Ela assentiu e empurrou todo seu problema emocional com Nicolas para longe. Ela sabia bem como alguns deles reagiam á determinadas emoções, Lucas era hipersensível á ansiedade. No momento liquidar a ameaça á sua família era mais importante que o fracasso de um romance. Se o pai de Elisabete e Elias se atrevesse a usar Rafael para seus jogos de poder, descobriria que não estava á altura dos inimigos que estava buscando.

— Pelas pernas da Claudia Raia – Carol arfou trocando um olhar com as duas que liam ao seu lado os dados no computador – Isso é sério? O Destino resolveu conspirar contra nós ou é só sua natureza zombeteira mostrando quem manda?

— O que foi? – metade do grupo quis, abrindo seus notebooks ou alcançando seus tablets para acessar os dados compartilhados.

Em silêncio leram o trecho do arquivo apontado por Carolina.

— Maldição! – esse foi Eduardo que era educado demais para xingar, diferente dos outros que usaram os palavrões mais criativos que conheciam para maldizer a sorte.

— Isso é possível? – Quitéria perguntou sentindo-se insegura agora, aquela informação mudava toda a dinâmica para resolver o problema com qual trabalhavam.

— Isso é novidade para mim – Malvina comentou olhando para Sarah e depois Lucas, eles eram os mais antigos e mais experientes dentre eles – O que se faz quando o alvo já foi um dos nossos?

— Fazemos o que as crianças fazem quando não sabem o que fazer – Alice disse com seu sorriso doce e assustador de pessoa maléfica – Nós perguntamos aos adultos.

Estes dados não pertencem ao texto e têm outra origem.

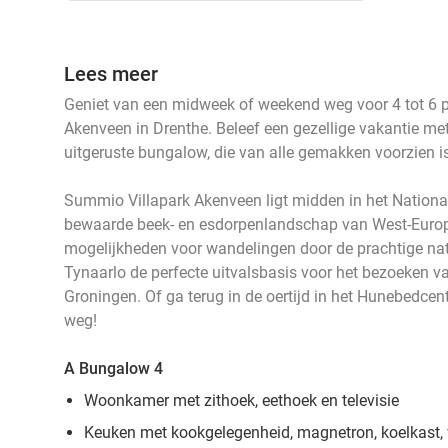
Lees meer
Geniet van een midweek of weekend weg voor 4 tot 6 
Akenveen in Drenthe. Beleef een gezellige vakantie met
uitgeruste bungalow, die van alle gemakken voorzien i
Summio Villapark Akenveen ligt midden in het Nationa
bewaarde beek- en esdorpenlandschap van West-Europa
mogelijkheden voor wandelingen door de prachtige natu
Tynaarlo de perfecte uitvalsbasis voor het bezoeken v
Groningen. Of ga terug in de oertijd in het Hunebedcent
weg!
A Bungalow 4
Woonkamer met zithoek, eethoek en televisie
Keuken met kookgelegenheid, magnetron, koelkast, w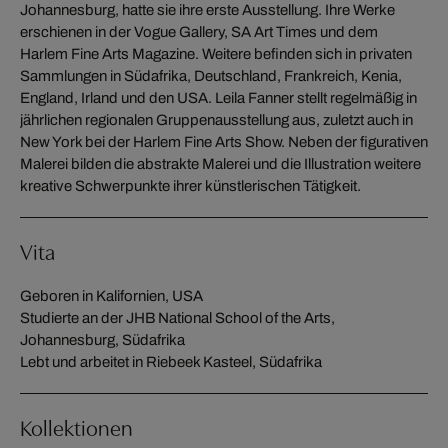
Johannesburg, hatte sie ihre erste Ausstellung. Ihre Werke
erschienen in der Vogue Gallery, SA Art Times und dem
Harlem Fine Arts Magazine. Weitere befinden sich in privaten
Sammlungen in Südafrika, Deutschland, Frankreich, Kenia,
England, Irland und den USA. Leila Fanner stellt regelmäßig in
jährlichen regionalen Gruppenausstellung aus, zuletzt auch in
New York bei der Harlem Fine Arts Show. Neben der figurativen
Malerei bilden die abstrakte Malerei und die Illustration weitere
kreative Schwerpunkte ihrer künstlerischen Tätigkeit.
Vita
Geboren in Kalifornien, USA
Studierte an der JHB National School of the Arts,
Johannesburg, Südafrika
Lebt und arbeitet in Riebeek Kasteel, Südafrika
Kollektionen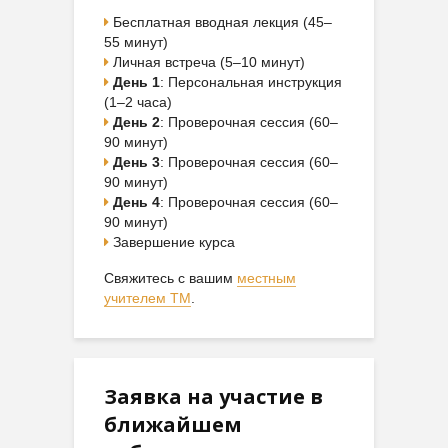
Бесплатная вводная лекция (45–
55 минут)
Личная встреча (5–10 минут)
День 1
: Персональная инструкция
(1–2 часа)
День 2
: Проверочная сессия (60–
90 минут)
День 3
: Проверочная сессия (60–
90 минут)
День 4
: Проверочная сессия (60–
90 минут)
Завершение курса
Свяжитесь с вашим
местным
учителем ТМ
.
Заявка на участие в
ближайшем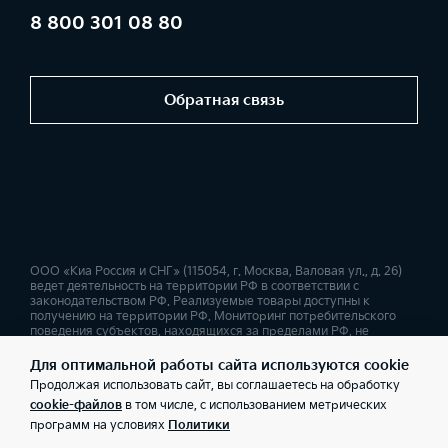
8 800 301 08 80
Обратная связь
ООО «Киа Россия и СНГ» (115054, г. Москва, Валовая ул., д. 26)
ведет деятельность на территории РФ в соответствии с
законодательством РФ. Реализуемые товары доступны к
получению на территории РФ. Мониторинг потребительского
поведения субъектов, находящихся за пределами РФ, не
ведется. Информация о соответствующих моделях и
комплектациях и их наличии, ценах, возможных выгодах и
Для оптимальной работы сайта используются cookie
условиях приобретения доступна у дилеров Kia. Товар
Продолжая использовать сайт, вы соглашаетесь на обработку
сертифицирован. Не является публичной офертой.
cookie-файлов
в том числе, с использованием метрических
программ на условиях
Политики
Правовая информация
Обработка персональных данных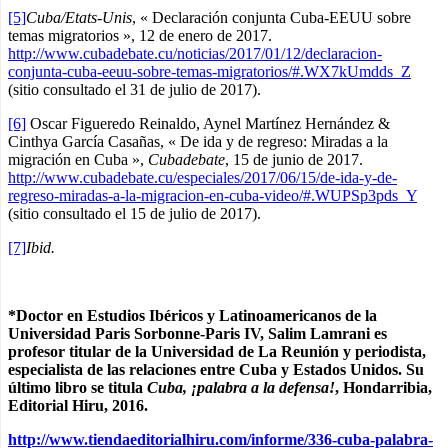
[5]
Cuba/Etats-Unis
, « Declaración conjunta Cuba-EEUU sobre
temas migratorios », 12 de enero de 2017.
http://www.cubadebate.cu/noticias/2017/01/12/declaracion-
conjunta-cuba-eeuu-sobre-temas-migratorios/#.WX7kUmdds_Z
(sitio consultado el 31 de julio de 2017).
[6]
Oscar Figueredo Reinaldo, Aynel Martínez Hernández &
Cinthya García Casañas, « De ida y de regreso: Miradas a la
migración en Cuba »,
Cubadebate
, 15 de junio de 2017.
http://www.cubadebate.cu/especiales/2017/06/15/de-ida-y-de-
regreso-miradas-a-la-migracion-en-cuba-video/#.WUPSp3pds_Y
(sitio consultado el 15 de julio de 2017).
[7]
Ibid.
*Doctor en Estudios Ibéricos y Latinoamericanos de la
Universidad Paris
Sorbonne
-Paris IV,
Salim
Lamrani
es
profesor titular de la Universidad de La Reunión y periodista,
especialista de las relaciones entre Cuba y Estados Unidos.
Su
último libro se titula
Cuba, ¡palabra a la defensa!
,
Hondarribia
,
Editorial
Hiru
, 2016.
http://www.tiendaeditorialhiru.com/informe/336-cuba-palabra-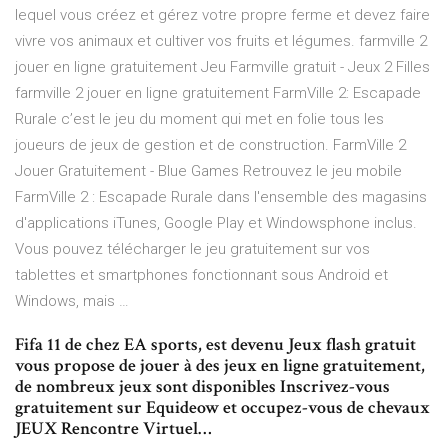
lequel vous créez et gérez votre propre ferme et devez faire
vivre vos animaux et cultiver vos fruits et légumes. farmville 2
jouer en ligne gratuitement Jeu Farmville gratuit - Jeux 2 Filles
farmville 2 jouer en ligne gratuitement FarmVille 2: Escapade
Rurale c’est le jeu du moment qui met en folie tous les
joueurs de jeux de gestion et de construction. FarmVille 2
Jouer Gratuitement - Blue Games Retrouvez le jeu mobile
FarmVille 2 : Escapade Rurale dans l'ensemble des magasins
d'applications iTunes, Google Play et Windowsphone inclus.
Vous pouvez télécharger le jeu gratuitement sur vos
tablettes et smartphones fonctionnant sous Android et
Windows, mais …
Fifa 11 de chez EA sports, est devenu Jeux flash gratuit
vous propose de jouer à des jeux en ligne gratuitement,
de nombreux jeux sont disponibles Inscrivez-vous
gratuitement sur Equideow et occupez-vous de chevaux
JEUX Rencontre Virtuel…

Com acenos de concordância, cada um pegou seu celular e ligou para seu superior imediato. As coisas tinham ficado piores do que o previsto. Enquanto a equipe designada buscava ideias e conselhos de como proceder naquela situação, Malvina se levantou e saiu murmurando apenas um chamado que teria sido inaudível no meio de todos os falantes presentes, contudo fora perfeitamente escutado pelo grupo:

— Dandara, vem.

A gêmea a seguiu poucos segundos depois, entregando o celular para que Quitéria falasse com sua mãe e explicasse o que acontecia. Dandara estreitou os olhos quando se aproximou da irmã com desconfiança. Toda a postura da mais velha indicava que algo estava errado, Malvina geralmente era a personificação da indiferença.

— O que é?

— Temos que conversar sobre Artur e Nicolas – foi direto ao assunto.

Dandara comprimiu os lábios e apertou os olhos com força. Passou os últimos meses atenta a todos os movimentos da irmã e do seu amante para que não chegassem perto de seu segredo, e tudo tinha que ruir agora que faltava só algumas semanas antes de ela ir embora...

— O que foi que te fez ir atrás do passado? – questionou com ar inocente.